La détention de l’opposante Victoire Ingabire est une preuve supplémentaire du caractère répressif du régime rwandais
20/10/2010
Leader d’un parti interdit, l’opposante Victoire Ingabire est accusée de « terrorisme ».
Pour ses partisans, la détention de l’opposante Victoire Ingabire est une preuve supplémentaire du caractère répressif du régime rwandais. Aux yeux du pouvoir, c’est un coup de maître appelé à faire taire les sceptiques.

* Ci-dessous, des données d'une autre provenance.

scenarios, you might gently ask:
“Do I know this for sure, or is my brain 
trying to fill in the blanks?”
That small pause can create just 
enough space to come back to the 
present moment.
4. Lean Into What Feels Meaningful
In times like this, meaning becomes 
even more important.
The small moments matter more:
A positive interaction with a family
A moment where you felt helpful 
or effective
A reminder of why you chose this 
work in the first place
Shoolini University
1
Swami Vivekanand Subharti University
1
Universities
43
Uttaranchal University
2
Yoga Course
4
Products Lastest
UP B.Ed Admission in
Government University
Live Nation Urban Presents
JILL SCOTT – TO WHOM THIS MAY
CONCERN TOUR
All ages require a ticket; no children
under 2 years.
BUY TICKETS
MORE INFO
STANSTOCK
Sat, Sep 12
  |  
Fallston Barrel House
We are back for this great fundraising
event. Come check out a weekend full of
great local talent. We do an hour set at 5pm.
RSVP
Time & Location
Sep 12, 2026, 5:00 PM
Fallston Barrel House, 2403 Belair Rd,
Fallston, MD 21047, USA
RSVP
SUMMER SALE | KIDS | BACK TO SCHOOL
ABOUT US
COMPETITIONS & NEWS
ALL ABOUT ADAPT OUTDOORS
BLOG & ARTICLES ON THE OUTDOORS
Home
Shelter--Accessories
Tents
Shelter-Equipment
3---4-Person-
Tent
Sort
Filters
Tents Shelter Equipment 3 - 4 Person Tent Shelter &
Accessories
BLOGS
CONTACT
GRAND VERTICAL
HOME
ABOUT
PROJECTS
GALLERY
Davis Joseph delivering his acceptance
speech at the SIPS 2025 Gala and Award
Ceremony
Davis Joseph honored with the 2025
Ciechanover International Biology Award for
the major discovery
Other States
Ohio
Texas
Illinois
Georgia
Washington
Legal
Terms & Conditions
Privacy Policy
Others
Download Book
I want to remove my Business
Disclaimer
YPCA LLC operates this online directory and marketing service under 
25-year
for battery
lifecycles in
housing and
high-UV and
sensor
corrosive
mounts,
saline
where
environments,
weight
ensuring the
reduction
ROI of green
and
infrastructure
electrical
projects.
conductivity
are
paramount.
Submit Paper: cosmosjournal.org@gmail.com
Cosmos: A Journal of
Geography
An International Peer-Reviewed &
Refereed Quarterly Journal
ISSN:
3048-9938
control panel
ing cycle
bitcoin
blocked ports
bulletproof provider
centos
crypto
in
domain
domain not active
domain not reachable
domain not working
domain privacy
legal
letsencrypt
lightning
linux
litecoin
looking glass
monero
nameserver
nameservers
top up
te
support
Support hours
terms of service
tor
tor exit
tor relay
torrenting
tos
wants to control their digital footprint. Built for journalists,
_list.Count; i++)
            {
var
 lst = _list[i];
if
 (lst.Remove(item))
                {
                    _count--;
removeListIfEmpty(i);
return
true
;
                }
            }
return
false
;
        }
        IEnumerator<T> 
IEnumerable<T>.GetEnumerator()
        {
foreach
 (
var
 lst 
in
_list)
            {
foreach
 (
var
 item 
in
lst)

Arrêtée jeudi 14 octobre, la présidente des Forces démocratiques unifiées (FDU), un parti d’opposition non autorisé, était déjà sous contrôle judiciaire depuis avril dernier. Après l’avoir accusée de divers crimes, notamment des attentats à la grenade, le pouvoir s’appuie sur le témoignage d’un ancien membre des Forces démocratiques de libération du Rwanda (FDLR), un groupe à dominante hutue basé dans l’est de la République démocratique du Congo (RDC).
Chaos
Selon cet homme, Victoire Ingabire aurait contribué à la création d’un groupe armé chargé de semer le chaos au Rwanda, de concert avec l’autre ennemi juré du régime, Paul Rusesabagina, ancien directeur de l’hôtel Mille Collines de Kigali, qui inspira le film Hôtel Rwanda. Mais l’opposition fait remarquer que la maison de l’opposante était cernée par la police depuis déjà plusieurs jours quand l’accusateur providentiel a fait son apparition.
Ayant elle-même perdu un frère dans le génocide de 1994, assassiné par les miliciens hutus Interahamwe, mais aussi d’autres membres de sa famille, tués par le Front patriotique rwandais (FPR) aujourd’hui au pouvoir, Victoire Ingabire n'a pas hésité à provoquer le régime.
Reconnaître les hutus victimes
Dès son retour après seize ans d’exil, visitant le mémorial du génocide de Kigali, celle qui entendait être candidate à la présidentielle demandait la reconnaissance des « Hutus qui furent victimes de crimes contre l’humanité et de crimes de guerre, qui ne sont pas évoqués ni honorés ici ». Plus tard, elle se recueillera sur la tombe de Dominique Mbonyumutwa, premier président (hutu) du Rwanda indépendant, honni par le FPR.
Empêchée d’être candidate à la présidentielle du 6 août dernier – élection remportée par le président Paul Kagame avec 93 % des voix –, Victoire Ingabire se savait menacée, au même titre que d’autres opposants récemment emprisonnés ou assassinés. Âgée de 42 ans, mère de trois enfants, elle aurait fait l’objet de mauvais traitements depuis son arrestation, selon son parti.
« Si elle doit être inculpée, ce devrait être sur la base de preuves solides, et non comme une punition pour ses critiques envers le gouvernement », a déclaré l’ONG Human Rights Watch.